Problem to solve
Output the records below as a numbered list with one line per item, skipping blank lines and leaving out the pictures.

(Source records)
******
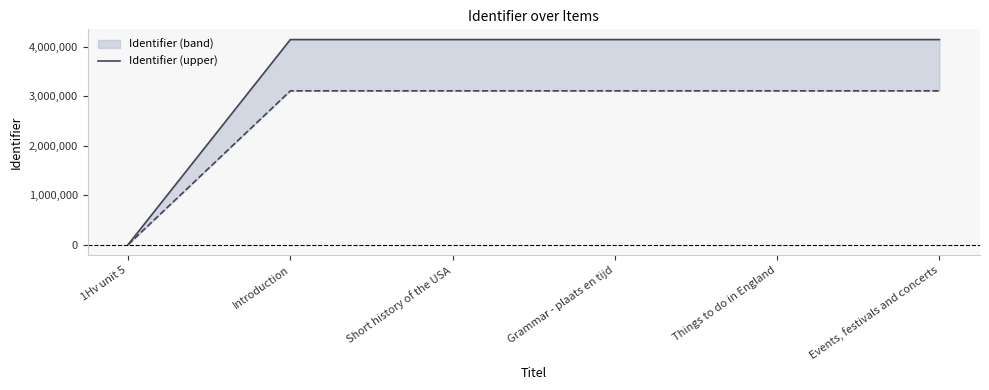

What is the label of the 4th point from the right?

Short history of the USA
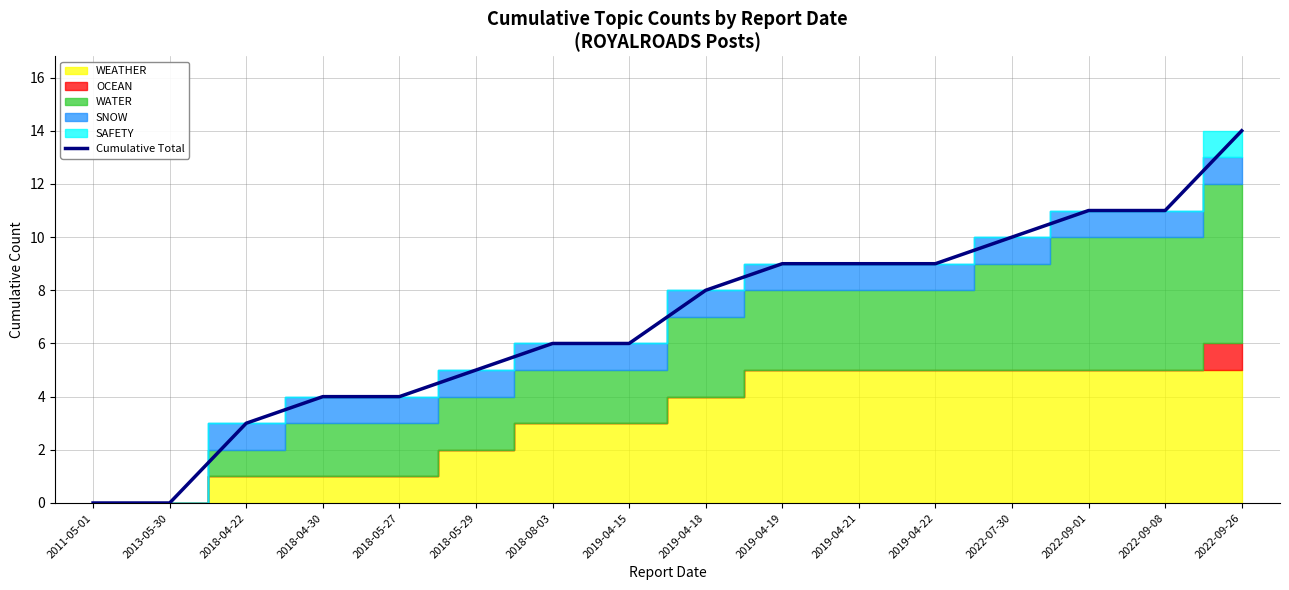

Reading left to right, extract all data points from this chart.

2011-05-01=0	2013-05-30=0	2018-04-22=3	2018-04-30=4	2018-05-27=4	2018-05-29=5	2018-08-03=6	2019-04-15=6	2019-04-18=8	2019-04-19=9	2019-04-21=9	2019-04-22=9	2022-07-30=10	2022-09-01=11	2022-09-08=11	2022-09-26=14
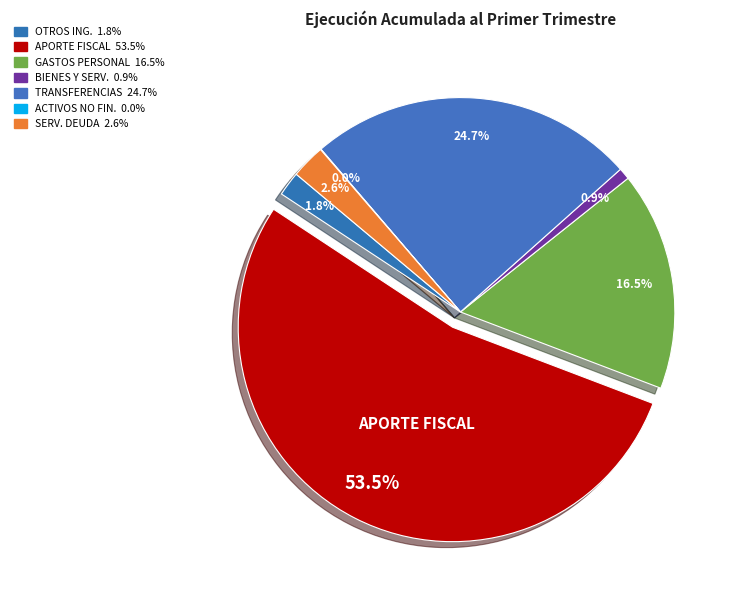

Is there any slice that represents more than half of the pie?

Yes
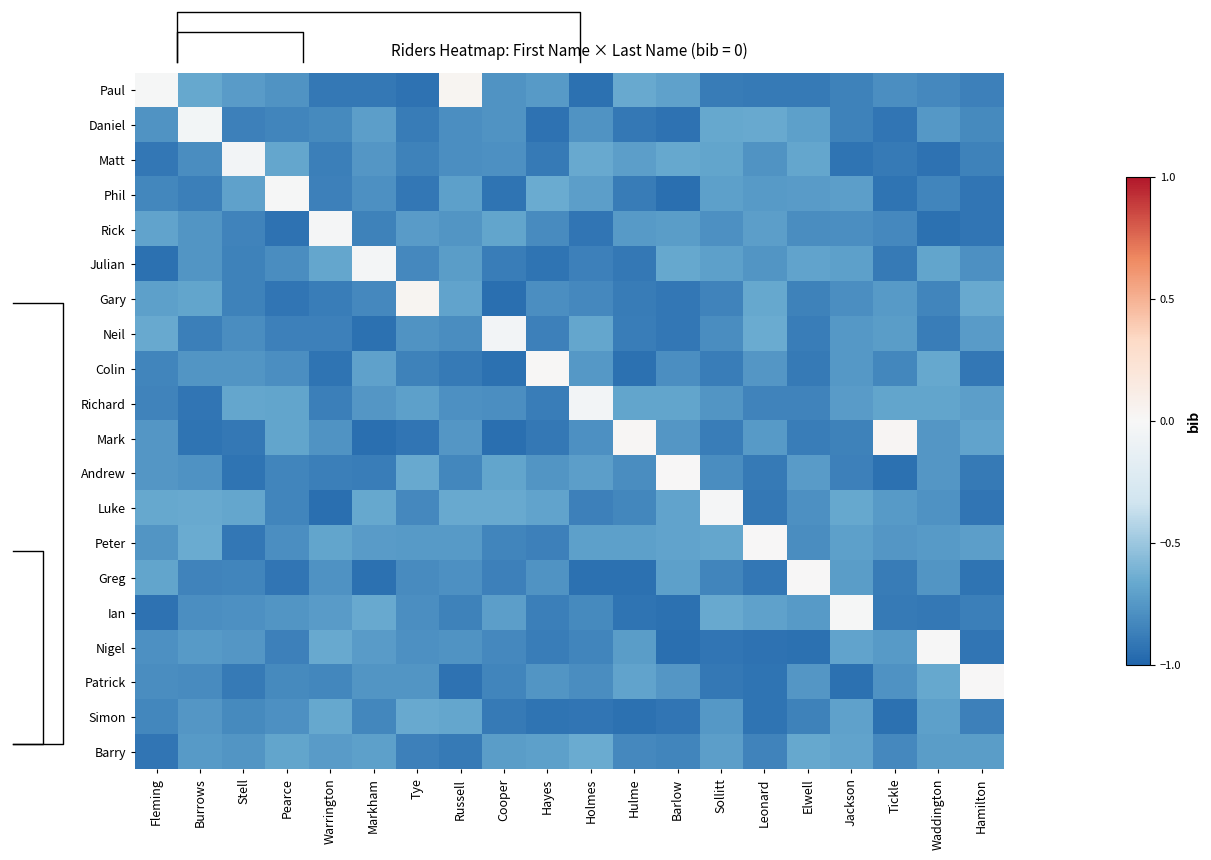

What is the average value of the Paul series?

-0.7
******
Solution to this task
1. What is the label of the 4th point from the right?
2. Short history of the USA
3. Reading left to right, extract all data points from this chart.
4. 2011-05-01=0	2013-05-30=0	2018-04-22=3	2018-04-30=4	2018-05-27=4	2018-05-29=5	2018-08-03=6	2019-04-15=6	2019-04-18=8	2019-04-19=9	2019-04-21=9	2019-04-22=9	2022-07-30=10	2022-09-01=11	2022-09-08=11	2022-09-26=14
5. Is there any slice that represents more than half of the pie?
6. Yes
7. What is the average value of the Paul series?
8. -0.7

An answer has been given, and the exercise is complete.